Very early on, people tried to use the whole microbe in the same way that vaccine pioneer Edward Jenner used the whole virus to inoculate against smallpox. Then, the French microbiologist Louis Pasteur came along with bacterial vaccines, and so on. In about 1943, there was a trial of the whole malaria parasite vaccine candidate in New York with zero efficacy. That put people off for a while.

It wasn’t until the 1980s, when we could actually begin to sequence the genes in the parasite, that new vaccination candidates appeared. And then, within ten years, we had 5,000 candidates because everyone hoped that the gene they had sequenced might be a malaria vaccine. And, of course, almost all of those failed.

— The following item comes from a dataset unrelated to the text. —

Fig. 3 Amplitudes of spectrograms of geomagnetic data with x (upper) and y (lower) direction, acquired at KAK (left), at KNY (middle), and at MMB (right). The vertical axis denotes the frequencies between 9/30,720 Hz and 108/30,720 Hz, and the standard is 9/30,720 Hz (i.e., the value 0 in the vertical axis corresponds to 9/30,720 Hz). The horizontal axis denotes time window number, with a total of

Why aren’t vaccines for whole parasites effective against malaria?

It’s the same reason that just getting infected once by malaria doesn’t give you protection against the next infection.

In the areas of malaria where we test our vaccines in Africa, some children get up to eight episodes in three or four months. They get quite unwell with the first, and three weeks later, they’re having a second bout, and so on. Natural immunity doesn’t work until you’ve had a lot of different infections, and that’s why adults are generally protected against malaria and don’t become very unwell.

The people who die of malaria in an endemic area are young children who may never have been infected before and die with their first infection when they’re one year old, or they might have had one or two episodes, but that wasn’t enough to give them sterilizing immunity.

Malaria has been around for tens of millions of years, not just in humans but in the species that we were before we became humans.

It’s a very wily parasite and has developed immune escape mechanisms of all sorts.

When you try to vaccinate, you suddenly find there’s some way the parasite gets around that, and it’s only when you get up to really extraordinarily high levels of antibodies that the parasite hasn’t seen before and hasn’t learned to evolve against that it becomes effective.

Will we ever eradicate malaria entirely?

Malaria is very high on the list of diseases we want to eradicate. I don’t think it’s going to happen in five years or ten years, but it should happen in something like 15 years. So, 2040 would be a reasonable target.

Nobody’s suggesting we stop doing what we’re doing at the moment with bed nets and spraying and drugs. But now we have a new tool that may be individually more protective than any of the tools we’re using at the moment.